我根據LMSYS提供的排名,為我們的項目選擇了模型組織。我的選擇標準包括卓越的性能、在HuggingFace Hub上的可用性、以及能在單個T4 GPU上執行實時推理的能力。我們最終選擇的型號是由Nous Research提供的Nous-Hermes-13b,該型號接受了GPT-4合成數據的訓練。為了提高推理速度,我們決定使用量化模型。

幸運的是,這個模型在HuggingFace Hub上有一個量化版本,因此我們可以使用AutoGPTQ庫來加載它。我們將使用的量化模型是4位的,由TheBloke提供。現在,讓我們來加載它:

DEVICE = "cuda:0" if torch.cuda.is_available() else "cpu"

model_name_or_path = "TheBloke/Nous-Hermes-13B-GPTQ"
model_basename = "nous-hermes-13b-GPTQ-4bit-128g.no-act.order"

tokenizer = AutoTokenizer.from_pretrained(model_name_or_path, use_fast=True)

model = AutoGPTQForCausalLM.from_quantized(
model_name_or_path,
model_basename=model_basename,
use_safetensors=True,
trust_remote_code=True,
device=DEVICE,
)

generation_config = GenerationConfig.from_pretrained(model_name_or_path)

請注意,我們需要明確指定想要加載的文件,并且還要設置model_basename參數。此外,我們還加載了對應的分詞器(tokenizer)和生成配置。

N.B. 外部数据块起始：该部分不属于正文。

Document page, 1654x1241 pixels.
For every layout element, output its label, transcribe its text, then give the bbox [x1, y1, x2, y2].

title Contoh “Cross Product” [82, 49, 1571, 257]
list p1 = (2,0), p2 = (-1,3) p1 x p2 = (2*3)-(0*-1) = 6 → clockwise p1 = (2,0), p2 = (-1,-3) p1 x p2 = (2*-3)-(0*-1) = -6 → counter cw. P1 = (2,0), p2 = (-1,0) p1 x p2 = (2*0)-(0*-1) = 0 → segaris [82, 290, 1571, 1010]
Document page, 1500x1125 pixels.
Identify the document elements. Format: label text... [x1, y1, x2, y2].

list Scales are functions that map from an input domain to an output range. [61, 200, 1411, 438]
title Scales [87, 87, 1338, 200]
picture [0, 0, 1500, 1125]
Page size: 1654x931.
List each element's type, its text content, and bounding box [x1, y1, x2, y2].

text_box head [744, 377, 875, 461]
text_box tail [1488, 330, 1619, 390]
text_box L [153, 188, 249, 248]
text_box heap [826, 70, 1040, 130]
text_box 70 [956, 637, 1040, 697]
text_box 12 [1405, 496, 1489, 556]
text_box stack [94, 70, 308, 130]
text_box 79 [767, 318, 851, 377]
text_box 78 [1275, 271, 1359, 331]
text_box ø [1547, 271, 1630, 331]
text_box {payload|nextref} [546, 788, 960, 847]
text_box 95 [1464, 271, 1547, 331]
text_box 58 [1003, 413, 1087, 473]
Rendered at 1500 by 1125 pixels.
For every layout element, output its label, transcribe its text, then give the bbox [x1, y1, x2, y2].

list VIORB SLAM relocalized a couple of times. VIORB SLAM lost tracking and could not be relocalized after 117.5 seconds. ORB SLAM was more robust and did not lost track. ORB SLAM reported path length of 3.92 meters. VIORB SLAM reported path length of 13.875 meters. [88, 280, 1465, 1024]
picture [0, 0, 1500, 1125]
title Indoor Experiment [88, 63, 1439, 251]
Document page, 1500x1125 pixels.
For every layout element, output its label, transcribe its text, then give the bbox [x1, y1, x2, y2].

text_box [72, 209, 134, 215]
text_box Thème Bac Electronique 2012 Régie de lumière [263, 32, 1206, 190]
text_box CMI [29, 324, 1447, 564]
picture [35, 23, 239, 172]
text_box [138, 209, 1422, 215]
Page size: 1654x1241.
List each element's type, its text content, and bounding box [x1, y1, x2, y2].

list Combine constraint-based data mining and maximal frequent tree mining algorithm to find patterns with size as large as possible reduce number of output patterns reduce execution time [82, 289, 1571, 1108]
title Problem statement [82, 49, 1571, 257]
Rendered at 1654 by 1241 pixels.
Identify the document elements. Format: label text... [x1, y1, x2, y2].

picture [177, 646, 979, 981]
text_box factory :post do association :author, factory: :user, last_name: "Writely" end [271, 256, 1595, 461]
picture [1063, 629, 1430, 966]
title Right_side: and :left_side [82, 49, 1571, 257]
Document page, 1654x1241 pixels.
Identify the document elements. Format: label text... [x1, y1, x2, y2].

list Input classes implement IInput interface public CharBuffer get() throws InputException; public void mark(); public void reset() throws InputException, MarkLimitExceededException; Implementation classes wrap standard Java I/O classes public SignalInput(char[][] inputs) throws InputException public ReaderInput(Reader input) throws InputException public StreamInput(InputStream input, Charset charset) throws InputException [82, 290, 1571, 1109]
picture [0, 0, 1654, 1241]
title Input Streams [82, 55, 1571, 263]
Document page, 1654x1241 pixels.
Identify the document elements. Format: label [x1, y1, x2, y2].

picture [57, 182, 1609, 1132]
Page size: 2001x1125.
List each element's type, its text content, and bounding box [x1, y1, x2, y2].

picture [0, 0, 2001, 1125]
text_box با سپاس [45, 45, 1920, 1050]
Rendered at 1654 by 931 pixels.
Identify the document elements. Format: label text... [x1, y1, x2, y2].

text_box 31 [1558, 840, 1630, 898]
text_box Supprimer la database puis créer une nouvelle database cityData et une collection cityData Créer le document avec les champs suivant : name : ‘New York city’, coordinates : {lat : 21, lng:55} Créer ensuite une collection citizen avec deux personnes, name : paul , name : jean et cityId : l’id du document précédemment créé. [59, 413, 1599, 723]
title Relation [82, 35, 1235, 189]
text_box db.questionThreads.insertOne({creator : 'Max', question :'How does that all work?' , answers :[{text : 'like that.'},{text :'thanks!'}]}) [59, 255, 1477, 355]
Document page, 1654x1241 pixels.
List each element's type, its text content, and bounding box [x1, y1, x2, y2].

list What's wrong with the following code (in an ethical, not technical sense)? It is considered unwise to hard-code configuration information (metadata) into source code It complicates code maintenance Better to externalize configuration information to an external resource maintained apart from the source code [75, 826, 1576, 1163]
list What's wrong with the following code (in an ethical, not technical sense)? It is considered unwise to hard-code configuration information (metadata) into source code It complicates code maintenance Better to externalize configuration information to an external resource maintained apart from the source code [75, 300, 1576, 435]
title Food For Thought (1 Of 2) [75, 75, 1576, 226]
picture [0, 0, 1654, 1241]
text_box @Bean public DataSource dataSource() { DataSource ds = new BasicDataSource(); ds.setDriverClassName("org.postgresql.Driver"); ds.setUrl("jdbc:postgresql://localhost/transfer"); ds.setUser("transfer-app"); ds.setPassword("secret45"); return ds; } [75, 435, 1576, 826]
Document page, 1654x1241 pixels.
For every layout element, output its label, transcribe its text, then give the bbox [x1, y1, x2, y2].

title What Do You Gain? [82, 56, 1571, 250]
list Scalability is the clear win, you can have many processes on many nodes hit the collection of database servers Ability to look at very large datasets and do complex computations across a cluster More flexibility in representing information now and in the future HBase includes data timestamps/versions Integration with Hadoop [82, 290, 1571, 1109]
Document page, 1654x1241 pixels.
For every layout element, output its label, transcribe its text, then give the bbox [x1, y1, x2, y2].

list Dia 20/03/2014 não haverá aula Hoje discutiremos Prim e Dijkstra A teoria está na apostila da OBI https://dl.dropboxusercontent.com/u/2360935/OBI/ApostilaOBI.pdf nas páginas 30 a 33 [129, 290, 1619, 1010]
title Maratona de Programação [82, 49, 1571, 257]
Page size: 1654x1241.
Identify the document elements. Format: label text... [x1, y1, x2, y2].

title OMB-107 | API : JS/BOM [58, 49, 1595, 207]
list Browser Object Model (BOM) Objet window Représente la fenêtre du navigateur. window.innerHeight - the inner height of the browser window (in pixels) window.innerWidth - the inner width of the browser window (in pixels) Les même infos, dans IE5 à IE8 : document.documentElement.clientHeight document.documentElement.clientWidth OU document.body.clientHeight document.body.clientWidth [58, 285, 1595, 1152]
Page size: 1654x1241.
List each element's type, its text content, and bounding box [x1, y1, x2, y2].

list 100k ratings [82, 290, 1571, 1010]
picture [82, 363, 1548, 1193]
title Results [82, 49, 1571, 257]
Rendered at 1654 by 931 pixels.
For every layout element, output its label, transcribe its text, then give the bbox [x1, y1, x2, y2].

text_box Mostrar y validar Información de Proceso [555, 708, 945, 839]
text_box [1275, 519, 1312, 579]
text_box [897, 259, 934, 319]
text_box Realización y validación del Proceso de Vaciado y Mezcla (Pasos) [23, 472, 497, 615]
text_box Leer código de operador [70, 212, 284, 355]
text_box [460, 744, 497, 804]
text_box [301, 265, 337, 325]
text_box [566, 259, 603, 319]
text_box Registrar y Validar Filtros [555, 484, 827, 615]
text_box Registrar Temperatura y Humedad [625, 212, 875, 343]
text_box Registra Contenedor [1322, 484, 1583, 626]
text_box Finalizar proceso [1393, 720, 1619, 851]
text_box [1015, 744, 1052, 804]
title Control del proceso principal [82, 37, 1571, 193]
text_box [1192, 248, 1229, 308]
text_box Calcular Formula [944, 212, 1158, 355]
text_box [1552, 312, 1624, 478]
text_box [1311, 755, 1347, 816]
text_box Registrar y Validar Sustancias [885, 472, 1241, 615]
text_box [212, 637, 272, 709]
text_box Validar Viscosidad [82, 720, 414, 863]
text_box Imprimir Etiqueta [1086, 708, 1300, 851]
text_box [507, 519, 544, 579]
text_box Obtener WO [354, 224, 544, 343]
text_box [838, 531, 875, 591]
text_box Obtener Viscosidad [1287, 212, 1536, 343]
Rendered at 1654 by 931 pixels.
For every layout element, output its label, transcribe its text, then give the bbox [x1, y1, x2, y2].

為了測試模型,我們需要按照模型所使用的標準格式來格式化輸入提示,這與處理LLaMa模型時的要求相似:

question = (
"Which programming language is more suitable for a beginner: Python or JavaScript?"
)
prompt = f"""
### Instruction: {question}
### Response:
""".strip()

讓我們運行prompt命令來修改tokenizer和模型:

%%time
input_ids = tokenizer(prompt, return_tensors="pt").input_ids.to(DEVICE)
with torch.inference_mode():
output = model.generate(inputs=input_ids, temperature=0.7, max_new_tokens=512)
CPU times: user 3.59 s, sys: 1.1 s, total: 4.69 s
Wall time: 12.4 s

這在單個T4 GPU上花費了大約12秒。讓我們看看模型生成了什么:

print(tokenizer.decode(output[0]))
<s> ### Instruction: Which programming language is more suitable for a
beginner: Python or JavaScript?
### Response:Python is generally considered more suitable for beginners due to
its readability and simplicity compared to JavaScript.</s>

請注意,模型生成了與問題相關的回復。它在回復的開頭添加了一個<s>標記,在回復的結尾添加了一個</s>標記。模型利用這些標記來標明回復的起始和結束。在將回復返回給用戶之前,我們需要將這些標記刪除。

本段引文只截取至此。